To be pedantic: we care about “consequence-desirability-maximisers” (or in Rohin’s terminology, goal-directed agents) because they do backwards assignment. But I think the pedantry is important, because people substitute utility-maximisers for goal-directed agents, and then reason about those agents by thinking about utility functions, and that just seems incorrect.
What do you mean by optimal here? The robot’s observed behaviour will be optimal for some utility function, no matter how long you run it.
Valid point.
This also seems right. Like, my understanding of what’s going on here is we have:
‘central’ consequence-desirability-maximizers, where there’s a simple utility function that they’re trying to maximize according to the VNM axioms
‘general’ consequence-desirability-maximizers, where there’s a complicated utility function that they’re trying to maximize, which is selected because it imitates some other behavior
The first is a narrow class, and depending on how strict you are with ‘maximize’, quite possibly no physically real agents will fall into it. The second is a universal class, which instantiates the ‘trivial claim’ that everything is utility maximization.
Put another way, the first is what happens if you hold utility fixed / keep utility simple, and then examine what behavior follows; the second is what happens if you hold behavior fixed / keep behavior simple, and then examine what utility follows.

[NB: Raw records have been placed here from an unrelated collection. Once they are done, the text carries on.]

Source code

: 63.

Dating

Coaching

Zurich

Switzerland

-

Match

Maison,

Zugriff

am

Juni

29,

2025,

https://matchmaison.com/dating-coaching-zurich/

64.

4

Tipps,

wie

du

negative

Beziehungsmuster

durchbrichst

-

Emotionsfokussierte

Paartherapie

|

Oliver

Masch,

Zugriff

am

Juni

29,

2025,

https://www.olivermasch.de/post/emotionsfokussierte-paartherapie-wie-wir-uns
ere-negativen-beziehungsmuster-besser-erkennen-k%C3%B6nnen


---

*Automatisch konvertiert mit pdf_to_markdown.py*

Distance from the first is what I mean by “the further a robot’s behavior is from optimal”; I want to say that I should have said something like “VNM-optimal” but actually I think it needs to be closer to “simple utility VNM-optimal.”
I think you’re basically right in calling out a bait-and-switch that sometimes happens, where anyone who wants to talk about the universality of expected utility maximization in the trivial ‘general’ sense can’t get it to do any work, because it should all add up to normality, and in normality there’s a meaningful distinction between people who sort of pursue fuzzy goals and ruthless utility maximizers.